Look down the entries below and report how many lines hold the string "state"; write nothing else.

---------- DATASET RECORDS

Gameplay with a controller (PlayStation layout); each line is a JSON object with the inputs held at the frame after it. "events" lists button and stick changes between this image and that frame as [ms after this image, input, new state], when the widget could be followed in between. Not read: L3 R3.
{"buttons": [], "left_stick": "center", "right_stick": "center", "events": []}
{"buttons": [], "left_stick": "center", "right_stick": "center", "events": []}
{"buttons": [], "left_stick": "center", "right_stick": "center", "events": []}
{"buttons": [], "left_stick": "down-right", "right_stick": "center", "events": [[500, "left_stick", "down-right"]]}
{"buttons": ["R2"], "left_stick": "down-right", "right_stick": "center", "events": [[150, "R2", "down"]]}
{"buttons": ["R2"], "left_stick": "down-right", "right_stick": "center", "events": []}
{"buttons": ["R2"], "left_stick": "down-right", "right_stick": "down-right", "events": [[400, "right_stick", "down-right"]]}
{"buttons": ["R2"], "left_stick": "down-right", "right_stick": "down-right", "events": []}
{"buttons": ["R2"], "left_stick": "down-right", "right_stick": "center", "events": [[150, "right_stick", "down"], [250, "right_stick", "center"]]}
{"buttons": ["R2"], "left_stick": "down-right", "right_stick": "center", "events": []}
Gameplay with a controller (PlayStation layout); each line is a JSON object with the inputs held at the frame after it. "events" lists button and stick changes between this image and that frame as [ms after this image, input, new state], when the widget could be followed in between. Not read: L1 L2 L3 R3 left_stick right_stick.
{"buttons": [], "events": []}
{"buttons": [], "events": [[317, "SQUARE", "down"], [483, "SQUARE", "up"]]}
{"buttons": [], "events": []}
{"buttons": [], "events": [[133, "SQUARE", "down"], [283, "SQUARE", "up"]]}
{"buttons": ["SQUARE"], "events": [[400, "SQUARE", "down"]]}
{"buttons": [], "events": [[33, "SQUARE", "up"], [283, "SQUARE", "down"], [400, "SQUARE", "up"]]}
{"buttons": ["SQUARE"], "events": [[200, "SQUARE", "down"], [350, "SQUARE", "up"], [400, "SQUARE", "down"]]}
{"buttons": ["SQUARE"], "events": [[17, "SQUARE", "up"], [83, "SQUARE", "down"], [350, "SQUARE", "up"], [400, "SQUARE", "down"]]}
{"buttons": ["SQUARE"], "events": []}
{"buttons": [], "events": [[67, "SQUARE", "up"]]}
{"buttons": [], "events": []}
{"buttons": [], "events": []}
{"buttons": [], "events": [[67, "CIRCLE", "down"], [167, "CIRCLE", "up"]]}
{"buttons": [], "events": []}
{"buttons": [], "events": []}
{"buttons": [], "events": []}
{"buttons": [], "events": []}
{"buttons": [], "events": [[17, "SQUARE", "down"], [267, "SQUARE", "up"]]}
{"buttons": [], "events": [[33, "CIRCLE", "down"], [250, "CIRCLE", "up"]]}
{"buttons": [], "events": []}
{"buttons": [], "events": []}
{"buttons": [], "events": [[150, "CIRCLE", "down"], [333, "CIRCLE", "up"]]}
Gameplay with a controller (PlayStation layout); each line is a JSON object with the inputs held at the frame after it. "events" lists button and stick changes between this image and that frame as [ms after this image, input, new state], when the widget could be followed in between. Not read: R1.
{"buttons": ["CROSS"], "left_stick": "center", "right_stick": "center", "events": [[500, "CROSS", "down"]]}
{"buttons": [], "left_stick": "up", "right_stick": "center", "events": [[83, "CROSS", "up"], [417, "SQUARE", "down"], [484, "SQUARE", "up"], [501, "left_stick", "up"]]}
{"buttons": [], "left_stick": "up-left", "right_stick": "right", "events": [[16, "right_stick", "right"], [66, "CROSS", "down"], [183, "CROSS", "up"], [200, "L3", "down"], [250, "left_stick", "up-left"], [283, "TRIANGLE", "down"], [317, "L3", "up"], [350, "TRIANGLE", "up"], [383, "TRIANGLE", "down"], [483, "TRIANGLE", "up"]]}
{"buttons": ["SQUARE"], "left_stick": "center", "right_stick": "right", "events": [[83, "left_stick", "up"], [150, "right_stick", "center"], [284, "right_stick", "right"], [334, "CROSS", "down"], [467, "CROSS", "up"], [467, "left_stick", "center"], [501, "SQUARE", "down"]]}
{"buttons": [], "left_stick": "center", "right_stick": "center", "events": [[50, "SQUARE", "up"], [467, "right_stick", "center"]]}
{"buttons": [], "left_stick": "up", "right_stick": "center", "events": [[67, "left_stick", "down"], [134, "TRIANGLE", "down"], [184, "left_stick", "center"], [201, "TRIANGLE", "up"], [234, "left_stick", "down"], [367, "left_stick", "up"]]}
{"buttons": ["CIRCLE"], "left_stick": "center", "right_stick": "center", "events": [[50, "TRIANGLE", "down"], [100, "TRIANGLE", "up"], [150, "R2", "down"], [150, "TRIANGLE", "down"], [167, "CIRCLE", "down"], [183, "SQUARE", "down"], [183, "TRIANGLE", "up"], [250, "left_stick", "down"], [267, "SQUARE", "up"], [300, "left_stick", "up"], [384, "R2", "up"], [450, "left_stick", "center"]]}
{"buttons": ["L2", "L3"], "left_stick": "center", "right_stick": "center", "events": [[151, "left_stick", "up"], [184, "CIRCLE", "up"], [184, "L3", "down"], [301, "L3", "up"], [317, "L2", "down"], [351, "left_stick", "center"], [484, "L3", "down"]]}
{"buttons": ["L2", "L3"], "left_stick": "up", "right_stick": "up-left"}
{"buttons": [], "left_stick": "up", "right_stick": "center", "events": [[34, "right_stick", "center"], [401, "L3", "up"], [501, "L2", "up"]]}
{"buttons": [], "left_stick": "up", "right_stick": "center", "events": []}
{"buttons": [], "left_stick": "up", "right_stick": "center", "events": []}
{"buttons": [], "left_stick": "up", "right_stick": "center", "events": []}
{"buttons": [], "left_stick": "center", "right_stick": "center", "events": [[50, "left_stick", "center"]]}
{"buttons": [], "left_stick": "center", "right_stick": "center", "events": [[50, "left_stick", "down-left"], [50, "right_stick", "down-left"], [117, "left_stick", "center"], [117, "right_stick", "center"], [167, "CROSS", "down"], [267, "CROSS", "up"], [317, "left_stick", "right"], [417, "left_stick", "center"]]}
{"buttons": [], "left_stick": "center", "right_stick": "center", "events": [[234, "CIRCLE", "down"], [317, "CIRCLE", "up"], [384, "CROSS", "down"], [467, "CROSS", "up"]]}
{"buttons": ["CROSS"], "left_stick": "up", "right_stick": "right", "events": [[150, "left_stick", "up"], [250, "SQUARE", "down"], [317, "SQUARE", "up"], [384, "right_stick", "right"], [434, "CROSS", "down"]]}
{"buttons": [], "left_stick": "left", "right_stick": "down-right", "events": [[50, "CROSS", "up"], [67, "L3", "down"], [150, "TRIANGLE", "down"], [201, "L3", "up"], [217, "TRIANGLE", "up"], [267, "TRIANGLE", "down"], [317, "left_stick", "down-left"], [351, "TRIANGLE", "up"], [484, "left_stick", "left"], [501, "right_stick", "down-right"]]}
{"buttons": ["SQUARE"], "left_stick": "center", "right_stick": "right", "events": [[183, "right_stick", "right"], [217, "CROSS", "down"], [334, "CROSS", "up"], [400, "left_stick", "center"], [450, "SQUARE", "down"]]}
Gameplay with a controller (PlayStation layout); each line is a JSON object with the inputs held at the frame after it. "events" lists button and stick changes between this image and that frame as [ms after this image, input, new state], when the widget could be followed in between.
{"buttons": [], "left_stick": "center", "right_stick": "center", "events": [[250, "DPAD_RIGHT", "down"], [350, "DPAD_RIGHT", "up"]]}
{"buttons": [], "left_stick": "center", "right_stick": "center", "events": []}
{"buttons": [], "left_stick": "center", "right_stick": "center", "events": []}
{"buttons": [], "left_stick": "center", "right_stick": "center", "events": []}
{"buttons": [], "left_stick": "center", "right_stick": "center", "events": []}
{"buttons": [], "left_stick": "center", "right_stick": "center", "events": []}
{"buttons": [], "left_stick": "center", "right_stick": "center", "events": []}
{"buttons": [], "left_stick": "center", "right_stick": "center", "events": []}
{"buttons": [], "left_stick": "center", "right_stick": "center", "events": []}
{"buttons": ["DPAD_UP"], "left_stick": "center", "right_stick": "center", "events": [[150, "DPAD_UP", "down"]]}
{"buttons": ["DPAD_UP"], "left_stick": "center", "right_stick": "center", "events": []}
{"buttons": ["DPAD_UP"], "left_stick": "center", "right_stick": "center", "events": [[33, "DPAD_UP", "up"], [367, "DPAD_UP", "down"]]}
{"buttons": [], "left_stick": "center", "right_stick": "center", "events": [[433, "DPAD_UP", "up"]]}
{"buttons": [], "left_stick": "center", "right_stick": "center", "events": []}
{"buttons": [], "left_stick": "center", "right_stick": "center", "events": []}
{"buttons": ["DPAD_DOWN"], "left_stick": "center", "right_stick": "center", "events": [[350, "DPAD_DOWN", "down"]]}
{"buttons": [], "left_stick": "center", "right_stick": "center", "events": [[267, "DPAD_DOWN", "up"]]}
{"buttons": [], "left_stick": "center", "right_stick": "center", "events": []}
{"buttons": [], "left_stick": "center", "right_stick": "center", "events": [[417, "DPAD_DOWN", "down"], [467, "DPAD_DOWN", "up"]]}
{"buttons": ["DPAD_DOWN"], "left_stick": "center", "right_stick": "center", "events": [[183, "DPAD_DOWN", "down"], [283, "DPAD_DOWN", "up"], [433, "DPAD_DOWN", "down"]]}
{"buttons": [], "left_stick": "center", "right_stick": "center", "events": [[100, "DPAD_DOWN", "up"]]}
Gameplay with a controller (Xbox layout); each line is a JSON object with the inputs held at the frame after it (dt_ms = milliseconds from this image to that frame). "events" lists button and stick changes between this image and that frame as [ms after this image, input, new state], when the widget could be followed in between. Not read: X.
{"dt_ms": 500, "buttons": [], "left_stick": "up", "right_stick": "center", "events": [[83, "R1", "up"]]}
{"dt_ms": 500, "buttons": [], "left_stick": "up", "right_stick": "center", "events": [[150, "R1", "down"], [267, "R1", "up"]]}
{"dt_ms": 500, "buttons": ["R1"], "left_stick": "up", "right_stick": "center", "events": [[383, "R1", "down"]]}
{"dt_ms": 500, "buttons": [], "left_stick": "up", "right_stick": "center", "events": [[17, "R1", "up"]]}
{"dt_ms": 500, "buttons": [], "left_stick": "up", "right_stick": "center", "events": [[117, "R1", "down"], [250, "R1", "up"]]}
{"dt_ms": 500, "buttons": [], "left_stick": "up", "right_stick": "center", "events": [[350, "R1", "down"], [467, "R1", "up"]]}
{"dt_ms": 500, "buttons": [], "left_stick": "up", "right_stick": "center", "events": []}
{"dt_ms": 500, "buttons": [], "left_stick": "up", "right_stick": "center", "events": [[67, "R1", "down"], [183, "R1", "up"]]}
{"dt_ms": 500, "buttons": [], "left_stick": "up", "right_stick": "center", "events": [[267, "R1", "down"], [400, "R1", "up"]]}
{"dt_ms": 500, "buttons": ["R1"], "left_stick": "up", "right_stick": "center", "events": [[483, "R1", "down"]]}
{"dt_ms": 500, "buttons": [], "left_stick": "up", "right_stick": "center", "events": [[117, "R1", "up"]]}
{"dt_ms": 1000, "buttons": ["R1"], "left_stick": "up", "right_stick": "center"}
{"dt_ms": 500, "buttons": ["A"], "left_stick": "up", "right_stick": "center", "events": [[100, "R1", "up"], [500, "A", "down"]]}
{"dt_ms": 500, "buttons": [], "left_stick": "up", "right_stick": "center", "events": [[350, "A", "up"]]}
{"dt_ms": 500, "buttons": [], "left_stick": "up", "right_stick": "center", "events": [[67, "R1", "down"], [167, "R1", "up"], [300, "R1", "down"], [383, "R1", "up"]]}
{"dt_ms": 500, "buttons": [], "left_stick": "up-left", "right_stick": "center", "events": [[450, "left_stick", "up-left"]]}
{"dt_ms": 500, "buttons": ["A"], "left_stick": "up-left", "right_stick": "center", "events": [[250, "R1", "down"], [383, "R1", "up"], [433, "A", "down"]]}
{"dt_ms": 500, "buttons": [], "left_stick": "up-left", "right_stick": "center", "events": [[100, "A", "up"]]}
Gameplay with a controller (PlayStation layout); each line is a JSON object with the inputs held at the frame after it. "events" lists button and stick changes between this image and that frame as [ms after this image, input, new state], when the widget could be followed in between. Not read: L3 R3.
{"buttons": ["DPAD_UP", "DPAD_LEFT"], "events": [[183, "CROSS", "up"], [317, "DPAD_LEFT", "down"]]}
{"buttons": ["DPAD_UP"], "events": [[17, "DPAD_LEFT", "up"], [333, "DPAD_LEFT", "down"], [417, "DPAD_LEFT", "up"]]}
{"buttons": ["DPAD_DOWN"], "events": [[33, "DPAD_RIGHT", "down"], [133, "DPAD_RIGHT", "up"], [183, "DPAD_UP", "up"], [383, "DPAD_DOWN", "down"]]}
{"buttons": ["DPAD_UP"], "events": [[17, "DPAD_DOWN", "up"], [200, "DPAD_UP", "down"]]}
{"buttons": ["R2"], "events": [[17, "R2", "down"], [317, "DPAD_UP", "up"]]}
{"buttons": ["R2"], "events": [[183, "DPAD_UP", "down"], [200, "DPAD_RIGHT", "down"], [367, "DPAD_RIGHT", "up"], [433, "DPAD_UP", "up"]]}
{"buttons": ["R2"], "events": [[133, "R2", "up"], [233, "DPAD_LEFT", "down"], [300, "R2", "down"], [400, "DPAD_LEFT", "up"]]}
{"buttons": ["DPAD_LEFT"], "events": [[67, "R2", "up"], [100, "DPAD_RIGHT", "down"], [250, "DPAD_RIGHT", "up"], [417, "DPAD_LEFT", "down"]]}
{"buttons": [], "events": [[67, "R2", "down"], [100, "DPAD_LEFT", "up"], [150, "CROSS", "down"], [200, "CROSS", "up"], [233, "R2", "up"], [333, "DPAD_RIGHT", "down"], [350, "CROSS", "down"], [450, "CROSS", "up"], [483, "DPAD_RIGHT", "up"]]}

--------------------

* _EXERCISE SOLUTION_
6